- **What this task involves**:
Go through the data below and return each line where the string "values" occurs.

Collected data entries:

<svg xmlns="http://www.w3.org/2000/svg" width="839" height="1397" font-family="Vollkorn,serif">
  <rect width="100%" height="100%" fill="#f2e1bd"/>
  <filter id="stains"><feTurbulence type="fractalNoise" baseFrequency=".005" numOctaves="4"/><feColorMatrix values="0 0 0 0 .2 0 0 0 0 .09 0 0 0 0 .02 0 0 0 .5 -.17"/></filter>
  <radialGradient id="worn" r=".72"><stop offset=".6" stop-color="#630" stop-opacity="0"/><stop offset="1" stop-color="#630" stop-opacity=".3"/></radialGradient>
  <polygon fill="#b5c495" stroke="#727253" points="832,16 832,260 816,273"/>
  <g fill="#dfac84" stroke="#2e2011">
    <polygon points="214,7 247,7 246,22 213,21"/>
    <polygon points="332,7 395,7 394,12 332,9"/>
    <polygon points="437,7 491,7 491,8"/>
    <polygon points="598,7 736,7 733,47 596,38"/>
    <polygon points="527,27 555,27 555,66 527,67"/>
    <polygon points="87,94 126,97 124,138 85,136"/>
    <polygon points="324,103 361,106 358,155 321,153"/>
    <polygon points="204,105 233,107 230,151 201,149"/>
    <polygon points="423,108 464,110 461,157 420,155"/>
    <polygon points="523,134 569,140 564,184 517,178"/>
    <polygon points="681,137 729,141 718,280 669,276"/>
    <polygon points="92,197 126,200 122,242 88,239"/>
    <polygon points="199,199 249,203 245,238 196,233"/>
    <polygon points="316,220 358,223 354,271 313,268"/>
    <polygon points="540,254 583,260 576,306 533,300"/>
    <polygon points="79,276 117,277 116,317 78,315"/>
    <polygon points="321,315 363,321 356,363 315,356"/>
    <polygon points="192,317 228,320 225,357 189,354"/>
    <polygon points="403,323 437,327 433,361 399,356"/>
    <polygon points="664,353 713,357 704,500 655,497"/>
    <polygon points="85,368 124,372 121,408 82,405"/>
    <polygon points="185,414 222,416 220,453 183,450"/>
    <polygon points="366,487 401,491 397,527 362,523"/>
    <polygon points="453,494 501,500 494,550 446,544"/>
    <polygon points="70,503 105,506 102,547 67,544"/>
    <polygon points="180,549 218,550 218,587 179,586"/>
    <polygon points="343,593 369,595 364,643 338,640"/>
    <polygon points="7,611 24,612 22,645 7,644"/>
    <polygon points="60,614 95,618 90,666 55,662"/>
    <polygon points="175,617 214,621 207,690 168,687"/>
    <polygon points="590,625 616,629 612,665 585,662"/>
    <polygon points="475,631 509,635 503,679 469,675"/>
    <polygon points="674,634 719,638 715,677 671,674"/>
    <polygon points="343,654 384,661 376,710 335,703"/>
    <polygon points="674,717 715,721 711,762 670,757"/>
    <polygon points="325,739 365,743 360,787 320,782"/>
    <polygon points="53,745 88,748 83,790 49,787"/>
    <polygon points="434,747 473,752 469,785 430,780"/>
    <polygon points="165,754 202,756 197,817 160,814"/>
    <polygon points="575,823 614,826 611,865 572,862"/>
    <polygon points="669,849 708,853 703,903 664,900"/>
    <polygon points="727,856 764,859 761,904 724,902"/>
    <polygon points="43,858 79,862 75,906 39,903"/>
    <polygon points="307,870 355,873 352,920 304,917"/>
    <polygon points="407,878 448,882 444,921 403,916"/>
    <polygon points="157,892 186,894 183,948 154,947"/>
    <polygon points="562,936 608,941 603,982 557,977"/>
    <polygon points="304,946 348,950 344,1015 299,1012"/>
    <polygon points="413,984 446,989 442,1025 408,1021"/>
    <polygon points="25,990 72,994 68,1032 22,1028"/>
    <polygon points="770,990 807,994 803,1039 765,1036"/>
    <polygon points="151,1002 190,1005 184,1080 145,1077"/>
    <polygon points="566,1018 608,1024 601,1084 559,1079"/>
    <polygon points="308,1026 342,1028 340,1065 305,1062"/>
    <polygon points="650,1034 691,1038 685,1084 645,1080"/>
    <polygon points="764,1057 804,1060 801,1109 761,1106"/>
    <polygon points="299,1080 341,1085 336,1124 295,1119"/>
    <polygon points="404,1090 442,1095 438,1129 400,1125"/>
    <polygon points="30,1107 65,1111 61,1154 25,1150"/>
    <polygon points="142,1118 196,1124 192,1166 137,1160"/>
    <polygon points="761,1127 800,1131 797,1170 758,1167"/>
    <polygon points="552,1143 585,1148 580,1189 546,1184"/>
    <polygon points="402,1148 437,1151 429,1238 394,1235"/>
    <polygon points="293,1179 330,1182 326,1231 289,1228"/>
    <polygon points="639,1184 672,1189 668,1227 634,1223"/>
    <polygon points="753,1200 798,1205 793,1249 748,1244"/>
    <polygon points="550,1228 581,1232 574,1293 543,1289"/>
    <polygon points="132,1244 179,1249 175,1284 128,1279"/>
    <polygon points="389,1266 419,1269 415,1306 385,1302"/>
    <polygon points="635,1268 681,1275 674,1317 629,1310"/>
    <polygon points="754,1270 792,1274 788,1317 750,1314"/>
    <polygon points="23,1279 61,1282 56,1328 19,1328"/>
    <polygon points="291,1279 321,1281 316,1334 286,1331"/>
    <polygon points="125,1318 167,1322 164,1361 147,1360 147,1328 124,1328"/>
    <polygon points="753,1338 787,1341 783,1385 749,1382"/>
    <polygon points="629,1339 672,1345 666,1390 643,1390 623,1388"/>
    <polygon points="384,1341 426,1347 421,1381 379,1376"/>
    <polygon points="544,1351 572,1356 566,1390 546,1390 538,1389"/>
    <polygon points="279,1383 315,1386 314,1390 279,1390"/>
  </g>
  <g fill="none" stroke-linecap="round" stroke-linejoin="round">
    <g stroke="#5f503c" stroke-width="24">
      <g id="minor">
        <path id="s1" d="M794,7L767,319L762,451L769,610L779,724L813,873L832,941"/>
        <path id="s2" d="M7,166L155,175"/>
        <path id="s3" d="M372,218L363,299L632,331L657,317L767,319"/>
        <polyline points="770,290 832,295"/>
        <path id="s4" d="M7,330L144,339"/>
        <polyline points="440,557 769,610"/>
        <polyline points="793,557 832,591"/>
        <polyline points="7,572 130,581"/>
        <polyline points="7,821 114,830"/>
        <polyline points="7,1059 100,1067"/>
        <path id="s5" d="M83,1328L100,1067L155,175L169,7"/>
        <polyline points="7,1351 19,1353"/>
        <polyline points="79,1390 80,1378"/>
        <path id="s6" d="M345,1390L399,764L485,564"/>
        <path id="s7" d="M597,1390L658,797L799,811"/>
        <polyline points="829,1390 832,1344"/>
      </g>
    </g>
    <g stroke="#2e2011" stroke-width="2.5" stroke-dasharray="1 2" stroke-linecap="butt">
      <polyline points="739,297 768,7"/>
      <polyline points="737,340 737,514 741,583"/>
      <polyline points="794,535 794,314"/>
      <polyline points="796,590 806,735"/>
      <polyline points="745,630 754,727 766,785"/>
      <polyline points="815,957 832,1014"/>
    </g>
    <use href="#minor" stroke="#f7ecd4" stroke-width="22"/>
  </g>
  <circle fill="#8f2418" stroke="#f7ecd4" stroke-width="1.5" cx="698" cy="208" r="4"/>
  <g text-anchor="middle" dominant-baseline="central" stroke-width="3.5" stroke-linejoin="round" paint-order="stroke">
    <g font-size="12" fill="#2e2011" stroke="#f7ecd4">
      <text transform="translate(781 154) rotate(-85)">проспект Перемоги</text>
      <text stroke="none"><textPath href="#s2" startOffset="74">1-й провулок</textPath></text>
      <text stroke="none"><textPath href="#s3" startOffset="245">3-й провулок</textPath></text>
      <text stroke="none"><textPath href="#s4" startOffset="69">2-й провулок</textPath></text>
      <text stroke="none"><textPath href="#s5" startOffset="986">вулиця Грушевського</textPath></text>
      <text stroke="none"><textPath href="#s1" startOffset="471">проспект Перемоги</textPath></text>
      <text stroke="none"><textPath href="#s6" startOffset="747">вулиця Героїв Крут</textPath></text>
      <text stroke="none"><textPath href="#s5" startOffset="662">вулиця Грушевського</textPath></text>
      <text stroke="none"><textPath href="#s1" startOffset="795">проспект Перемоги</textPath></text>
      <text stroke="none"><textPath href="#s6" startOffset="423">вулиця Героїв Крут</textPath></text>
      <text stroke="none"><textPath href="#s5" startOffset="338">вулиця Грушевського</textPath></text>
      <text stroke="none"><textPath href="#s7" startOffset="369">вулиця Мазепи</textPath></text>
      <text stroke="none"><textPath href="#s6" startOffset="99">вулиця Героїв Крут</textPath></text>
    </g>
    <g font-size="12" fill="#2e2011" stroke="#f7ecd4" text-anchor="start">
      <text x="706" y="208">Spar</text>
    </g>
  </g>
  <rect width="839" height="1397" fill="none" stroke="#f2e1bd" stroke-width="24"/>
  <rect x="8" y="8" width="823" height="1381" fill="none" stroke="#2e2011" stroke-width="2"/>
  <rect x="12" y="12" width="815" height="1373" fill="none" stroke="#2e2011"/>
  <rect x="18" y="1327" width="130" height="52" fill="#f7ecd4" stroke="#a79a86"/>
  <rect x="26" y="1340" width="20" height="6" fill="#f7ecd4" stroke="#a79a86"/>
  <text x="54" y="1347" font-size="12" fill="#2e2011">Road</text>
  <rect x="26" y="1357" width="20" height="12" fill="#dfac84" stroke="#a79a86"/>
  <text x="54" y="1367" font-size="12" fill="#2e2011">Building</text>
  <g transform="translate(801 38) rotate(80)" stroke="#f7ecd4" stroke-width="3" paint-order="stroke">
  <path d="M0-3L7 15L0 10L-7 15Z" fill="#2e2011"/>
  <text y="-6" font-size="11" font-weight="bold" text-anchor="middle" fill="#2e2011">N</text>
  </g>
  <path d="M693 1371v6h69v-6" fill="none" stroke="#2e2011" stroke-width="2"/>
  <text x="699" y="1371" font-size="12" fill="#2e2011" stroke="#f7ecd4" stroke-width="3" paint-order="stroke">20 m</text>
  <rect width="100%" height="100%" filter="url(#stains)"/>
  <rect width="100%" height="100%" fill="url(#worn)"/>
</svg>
==
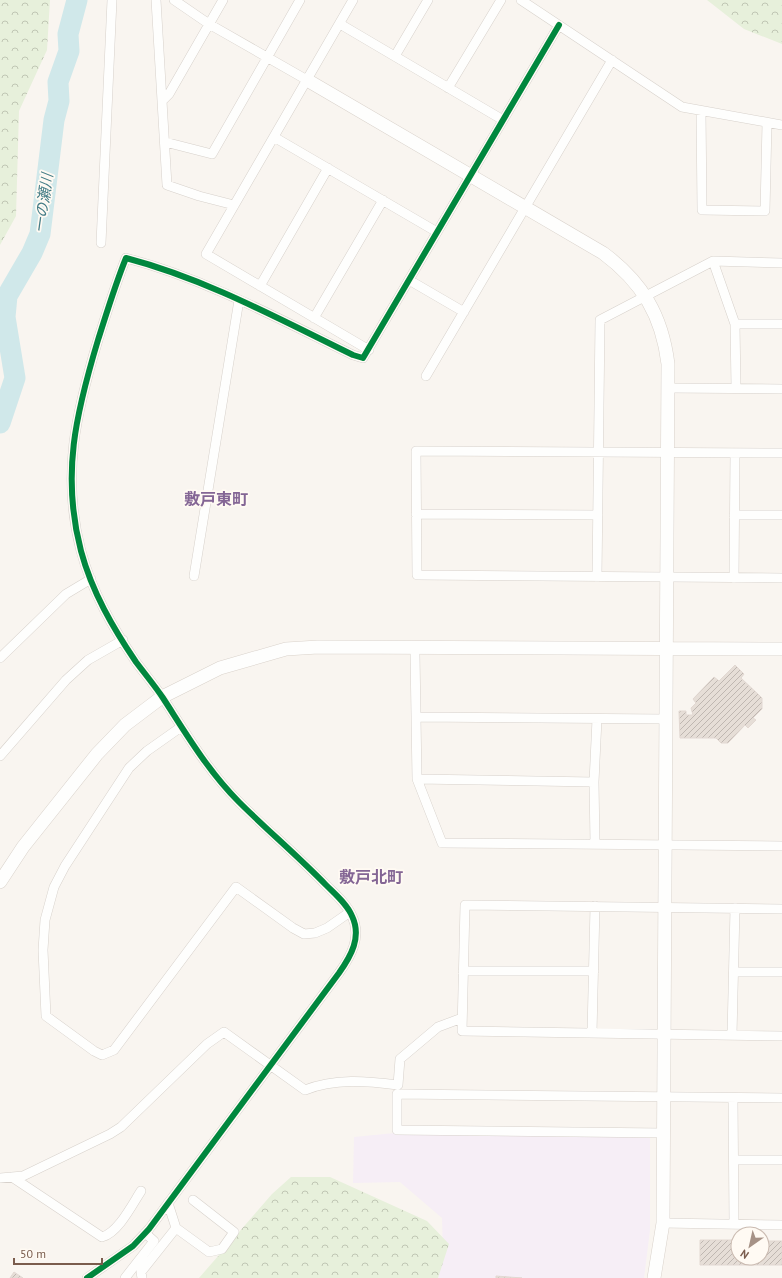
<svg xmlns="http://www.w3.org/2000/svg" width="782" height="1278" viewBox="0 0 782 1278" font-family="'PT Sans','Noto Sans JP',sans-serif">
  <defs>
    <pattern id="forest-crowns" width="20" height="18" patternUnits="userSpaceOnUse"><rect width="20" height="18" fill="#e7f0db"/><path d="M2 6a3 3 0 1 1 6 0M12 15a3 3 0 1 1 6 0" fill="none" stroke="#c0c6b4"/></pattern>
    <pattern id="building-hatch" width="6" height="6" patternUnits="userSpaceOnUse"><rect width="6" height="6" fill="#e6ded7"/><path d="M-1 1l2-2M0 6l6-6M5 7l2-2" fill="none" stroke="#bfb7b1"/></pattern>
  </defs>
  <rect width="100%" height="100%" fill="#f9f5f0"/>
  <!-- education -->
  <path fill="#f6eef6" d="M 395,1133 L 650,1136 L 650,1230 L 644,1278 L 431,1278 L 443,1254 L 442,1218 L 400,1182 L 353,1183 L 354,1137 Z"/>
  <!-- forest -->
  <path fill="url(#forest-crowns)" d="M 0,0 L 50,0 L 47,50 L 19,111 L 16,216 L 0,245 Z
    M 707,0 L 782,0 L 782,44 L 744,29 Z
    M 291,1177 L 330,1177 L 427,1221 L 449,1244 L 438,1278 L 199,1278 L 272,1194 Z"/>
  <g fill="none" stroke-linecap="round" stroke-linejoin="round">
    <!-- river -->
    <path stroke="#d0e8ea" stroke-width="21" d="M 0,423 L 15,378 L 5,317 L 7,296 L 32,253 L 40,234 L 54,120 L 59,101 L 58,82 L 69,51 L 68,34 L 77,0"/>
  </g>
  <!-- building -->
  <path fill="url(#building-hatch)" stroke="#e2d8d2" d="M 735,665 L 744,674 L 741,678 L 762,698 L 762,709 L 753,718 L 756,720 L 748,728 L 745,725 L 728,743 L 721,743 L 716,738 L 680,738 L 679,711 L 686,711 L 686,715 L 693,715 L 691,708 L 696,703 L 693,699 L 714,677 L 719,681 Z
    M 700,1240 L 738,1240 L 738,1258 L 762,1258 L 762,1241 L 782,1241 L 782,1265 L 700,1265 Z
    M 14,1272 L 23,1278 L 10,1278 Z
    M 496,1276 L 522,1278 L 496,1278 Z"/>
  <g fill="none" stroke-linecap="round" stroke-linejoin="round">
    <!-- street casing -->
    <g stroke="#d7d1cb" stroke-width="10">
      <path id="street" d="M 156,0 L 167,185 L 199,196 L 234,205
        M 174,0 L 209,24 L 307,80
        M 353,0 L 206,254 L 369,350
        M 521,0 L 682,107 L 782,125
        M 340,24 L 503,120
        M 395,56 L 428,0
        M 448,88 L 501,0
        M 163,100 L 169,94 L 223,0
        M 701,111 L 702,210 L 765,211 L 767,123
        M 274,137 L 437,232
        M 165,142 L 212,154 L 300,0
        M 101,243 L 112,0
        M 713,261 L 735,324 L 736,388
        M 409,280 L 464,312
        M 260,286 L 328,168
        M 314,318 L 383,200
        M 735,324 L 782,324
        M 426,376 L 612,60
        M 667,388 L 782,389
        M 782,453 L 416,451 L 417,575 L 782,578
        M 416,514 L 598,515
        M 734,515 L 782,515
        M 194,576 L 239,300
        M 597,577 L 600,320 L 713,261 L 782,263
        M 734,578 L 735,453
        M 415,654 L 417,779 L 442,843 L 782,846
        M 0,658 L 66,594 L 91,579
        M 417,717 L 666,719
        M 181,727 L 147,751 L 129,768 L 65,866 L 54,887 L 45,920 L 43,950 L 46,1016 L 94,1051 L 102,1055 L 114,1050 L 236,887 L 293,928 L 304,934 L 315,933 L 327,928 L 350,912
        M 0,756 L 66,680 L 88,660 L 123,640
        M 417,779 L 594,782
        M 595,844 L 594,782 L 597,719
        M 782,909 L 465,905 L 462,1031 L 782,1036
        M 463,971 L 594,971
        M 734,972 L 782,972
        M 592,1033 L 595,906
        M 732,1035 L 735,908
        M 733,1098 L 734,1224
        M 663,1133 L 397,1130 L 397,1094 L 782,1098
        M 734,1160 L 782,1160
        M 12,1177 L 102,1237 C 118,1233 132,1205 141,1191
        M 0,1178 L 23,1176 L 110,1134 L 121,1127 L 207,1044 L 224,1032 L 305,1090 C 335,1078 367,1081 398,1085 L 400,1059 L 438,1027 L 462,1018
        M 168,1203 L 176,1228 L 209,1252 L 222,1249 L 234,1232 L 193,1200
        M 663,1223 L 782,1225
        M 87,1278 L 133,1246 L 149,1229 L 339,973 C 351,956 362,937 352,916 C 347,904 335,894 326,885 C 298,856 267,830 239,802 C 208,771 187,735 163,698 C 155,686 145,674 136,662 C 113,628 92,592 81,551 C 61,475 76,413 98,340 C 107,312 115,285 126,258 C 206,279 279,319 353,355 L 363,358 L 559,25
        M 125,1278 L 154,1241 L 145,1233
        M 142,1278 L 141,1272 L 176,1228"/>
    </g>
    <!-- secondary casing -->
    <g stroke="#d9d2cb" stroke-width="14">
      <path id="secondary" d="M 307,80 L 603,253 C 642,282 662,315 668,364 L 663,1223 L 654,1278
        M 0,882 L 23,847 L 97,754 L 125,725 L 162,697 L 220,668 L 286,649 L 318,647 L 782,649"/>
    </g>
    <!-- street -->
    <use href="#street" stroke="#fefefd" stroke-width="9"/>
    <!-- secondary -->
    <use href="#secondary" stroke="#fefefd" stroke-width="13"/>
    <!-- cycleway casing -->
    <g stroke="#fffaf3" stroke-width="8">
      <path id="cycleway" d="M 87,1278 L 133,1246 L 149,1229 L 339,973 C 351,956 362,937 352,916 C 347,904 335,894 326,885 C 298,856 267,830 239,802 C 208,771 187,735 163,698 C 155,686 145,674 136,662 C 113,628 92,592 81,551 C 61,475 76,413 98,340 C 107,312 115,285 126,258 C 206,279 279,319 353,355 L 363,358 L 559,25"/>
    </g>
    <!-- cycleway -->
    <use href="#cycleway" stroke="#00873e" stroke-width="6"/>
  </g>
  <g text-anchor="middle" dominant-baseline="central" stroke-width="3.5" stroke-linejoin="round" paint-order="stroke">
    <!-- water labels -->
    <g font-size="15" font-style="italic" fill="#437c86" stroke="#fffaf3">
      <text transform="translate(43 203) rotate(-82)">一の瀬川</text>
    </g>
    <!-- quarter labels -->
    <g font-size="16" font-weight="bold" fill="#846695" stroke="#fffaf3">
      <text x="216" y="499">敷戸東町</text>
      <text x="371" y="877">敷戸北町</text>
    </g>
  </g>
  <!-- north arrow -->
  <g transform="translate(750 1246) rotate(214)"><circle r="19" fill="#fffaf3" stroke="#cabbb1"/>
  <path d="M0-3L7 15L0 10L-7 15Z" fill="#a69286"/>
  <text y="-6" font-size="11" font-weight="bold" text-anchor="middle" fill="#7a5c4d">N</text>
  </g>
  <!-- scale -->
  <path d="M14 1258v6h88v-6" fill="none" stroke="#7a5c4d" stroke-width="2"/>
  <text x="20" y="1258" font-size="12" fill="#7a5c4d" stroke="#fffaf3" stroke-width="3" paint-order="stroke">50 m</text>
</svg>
...
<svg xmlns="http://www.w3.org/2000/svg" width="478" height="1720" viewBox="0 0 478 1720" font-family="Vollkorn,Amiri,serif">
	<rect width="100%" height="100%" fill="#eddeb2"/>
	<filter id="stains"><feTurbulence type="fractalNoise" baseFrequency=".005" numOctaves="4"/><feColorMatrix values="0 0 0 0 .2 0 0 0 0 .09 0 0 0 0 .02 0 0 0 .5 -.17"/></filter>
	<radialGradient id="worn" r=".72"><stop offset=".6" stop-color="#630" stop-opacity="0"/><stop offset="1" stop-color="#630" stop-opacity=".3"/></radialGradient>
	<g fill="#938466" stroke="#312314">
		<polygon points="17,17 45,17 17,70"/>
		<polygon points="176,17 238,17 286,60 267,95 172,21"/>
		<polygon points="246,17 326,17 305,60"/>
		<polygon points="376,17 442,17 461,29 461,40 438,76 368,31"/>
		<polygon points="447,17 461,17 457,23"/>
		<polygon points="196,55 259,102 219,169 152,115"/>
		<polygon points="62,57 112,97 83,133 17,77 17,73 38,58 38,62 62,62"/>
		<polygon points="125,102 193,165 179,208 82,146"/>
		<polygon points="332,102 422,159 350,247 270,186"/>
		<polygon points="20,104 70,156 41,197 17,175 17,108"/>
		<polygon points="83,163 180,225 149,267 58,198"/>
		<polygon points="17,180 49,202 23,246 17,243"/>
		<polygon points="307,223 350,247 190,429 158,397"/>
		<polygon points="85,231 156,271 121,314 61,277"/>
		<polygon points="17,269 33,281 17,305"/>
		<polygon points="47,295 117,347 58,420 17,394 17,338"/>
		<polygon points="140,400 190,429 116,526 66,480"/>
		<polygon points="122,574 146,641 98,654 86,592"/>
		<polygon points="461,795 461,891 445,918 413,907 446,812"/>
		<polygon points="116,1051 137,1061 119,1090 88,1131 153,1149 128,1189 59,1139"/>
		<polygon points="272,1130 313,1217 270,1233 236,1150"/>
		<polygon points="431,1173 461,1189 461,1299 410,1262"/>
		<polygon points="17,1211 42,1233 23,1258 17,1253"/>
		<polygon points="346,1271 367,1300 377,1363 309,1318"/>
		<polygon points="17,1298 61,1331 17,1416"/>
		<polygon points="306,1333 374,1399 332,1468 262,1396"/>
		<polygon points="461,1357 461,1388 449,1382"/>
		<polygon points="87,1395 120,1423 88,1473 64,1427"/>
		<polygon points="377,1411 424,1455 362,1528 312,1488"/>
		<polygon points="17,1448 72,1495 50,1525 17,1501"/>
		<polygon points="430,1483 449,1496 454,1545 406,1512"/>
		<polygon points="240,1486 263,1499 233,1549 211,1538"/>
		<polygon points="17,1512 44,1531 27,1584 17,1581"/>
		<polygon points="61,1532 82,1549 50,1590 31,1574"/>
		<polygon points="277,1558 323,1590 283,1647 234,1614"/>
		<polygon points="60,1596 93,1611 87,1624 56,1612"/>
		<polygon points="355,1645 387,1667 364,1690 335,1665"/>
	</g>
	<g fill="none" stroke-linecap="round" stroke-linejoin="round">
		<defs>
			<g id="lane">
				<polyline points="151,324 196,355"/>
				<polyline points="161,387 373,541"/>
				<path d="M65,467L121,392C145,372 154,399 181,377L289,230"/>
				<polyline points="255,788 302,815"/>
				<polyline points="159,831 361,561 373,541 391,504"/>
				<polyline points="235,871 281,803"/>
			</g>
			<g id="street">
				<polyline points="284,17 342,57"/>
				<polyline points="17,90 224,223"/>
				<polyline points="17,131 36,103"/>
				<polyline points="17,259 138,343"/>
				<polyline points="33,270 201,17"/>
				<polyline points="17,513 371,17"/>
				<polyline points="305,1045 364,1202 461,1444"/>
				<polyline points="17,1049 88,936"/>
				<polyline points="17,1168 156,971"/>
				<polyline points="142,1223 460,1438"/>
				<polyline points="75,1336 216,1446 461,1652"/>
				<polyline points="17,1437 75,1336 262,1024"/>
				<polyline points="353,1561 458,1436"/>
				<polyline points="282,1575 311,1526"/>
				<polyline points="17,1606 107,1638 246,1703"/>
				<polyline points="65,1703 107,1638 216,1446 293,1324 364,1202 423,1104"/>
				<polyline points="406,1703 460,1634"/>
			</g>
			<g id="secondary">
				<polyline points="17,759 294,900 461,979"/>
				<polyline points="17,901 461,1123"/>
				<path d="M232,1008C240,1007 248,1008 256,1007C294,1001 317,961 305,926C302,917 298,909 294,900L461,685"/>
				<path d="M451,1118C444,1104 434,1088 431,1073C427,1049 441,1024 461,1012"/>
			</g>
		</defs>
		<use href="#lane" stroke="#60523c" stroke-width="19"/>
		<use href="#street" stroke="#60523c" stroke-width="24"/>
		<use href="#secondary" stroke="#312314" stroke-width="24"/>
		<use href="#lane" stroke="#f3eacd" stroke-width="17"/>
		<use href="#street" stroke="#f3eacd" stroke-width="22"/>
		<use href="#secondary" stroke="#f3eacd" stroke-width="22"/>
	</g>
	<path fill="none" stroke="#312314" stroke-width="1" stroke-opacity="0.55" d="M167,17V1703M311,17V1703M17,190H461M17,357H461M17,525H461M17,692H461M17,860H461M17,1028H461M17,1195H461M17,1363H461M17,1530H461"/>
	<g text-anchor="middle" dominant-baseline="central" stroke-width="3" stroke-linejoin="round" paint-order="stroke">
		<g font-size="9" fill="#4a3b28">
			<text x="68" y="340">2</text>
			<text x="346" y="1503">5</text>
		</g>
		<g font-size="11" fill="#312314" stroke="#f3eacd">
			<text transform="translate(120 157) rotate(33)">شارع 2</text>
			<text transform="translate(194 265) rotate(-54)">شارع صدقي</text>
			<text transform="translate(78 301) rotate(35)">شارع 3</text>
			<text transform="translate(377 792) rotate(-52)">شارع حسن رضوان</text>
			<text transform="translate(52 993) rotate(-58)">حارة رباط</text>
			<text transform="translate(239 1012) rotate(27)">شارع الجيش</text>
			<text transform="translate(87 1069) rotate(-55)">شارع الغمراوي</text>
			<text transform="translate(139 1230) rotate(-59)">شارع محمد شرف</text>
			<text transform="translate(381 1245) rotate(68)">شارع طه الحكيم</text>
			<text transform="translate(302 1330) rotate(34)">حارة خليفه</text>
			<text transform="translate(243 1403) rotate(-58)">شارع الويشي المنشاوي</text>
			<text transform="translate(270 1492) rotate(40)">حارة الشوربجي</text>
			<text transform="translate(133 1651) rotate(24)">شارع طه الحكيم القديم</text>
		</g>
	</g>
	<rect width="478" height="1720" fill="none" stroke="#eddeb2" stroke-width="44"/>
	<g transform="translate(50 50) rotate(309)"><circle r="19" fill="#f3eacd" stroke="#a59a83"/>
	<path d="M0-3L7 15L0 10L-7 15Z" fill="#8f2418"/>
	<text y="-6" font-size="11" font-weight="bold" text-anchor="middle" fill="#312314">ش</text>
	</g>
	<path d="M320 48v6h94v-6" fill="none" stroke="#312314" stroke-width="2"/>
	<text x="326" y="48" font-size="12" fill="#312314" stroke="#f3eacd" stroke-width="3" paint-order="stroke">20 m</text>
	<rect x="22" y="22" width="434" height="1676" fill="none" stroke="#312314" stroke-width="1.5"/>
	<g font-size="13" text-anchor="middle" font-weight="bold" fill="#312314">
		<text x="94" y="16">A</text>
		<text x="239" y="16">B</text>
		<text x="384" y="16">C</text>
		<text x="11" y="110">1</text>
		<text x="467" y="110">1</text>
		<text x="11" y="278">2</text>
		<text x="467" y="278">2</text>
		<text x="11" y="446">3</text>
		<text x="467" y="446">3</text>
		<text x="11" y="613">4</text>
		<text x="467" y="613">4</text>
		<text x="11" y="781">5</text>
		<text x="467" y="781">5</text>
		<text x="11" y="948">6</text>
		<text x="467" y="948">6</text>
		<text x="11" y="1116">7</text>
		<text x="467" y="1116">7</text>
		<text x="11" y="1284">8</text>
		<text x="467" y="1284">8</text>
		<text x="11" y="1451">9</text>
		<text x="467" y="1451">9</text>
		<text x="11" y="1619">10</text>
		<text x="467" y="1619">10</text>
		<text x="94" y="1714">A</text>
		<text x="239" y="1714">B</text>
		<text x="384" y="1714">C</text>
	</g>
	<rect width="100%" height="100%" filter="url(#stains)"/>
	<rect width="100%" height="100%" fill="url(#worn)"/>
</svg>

- **Exercise response**:
  <filter id="stains"><feTurbulence type="fractalNoise" baseFrequency=".005" numOctaves="4"/><feColorMatrix values="0 0 0 0 .2 0 0 0 0 .09 0 0 0 0 .02 0 0 0 .5 -.17"/></filter>
	<filter id="stains"><feTurbulence type="fractalNoise" baseFrequency=".005" numOctaves="4"/><feColorMatrix values="0 0 0 0 .2 0 0 0 0 .09 0 0 0 0 .02 0 0 0 .5 -.17"/></filter>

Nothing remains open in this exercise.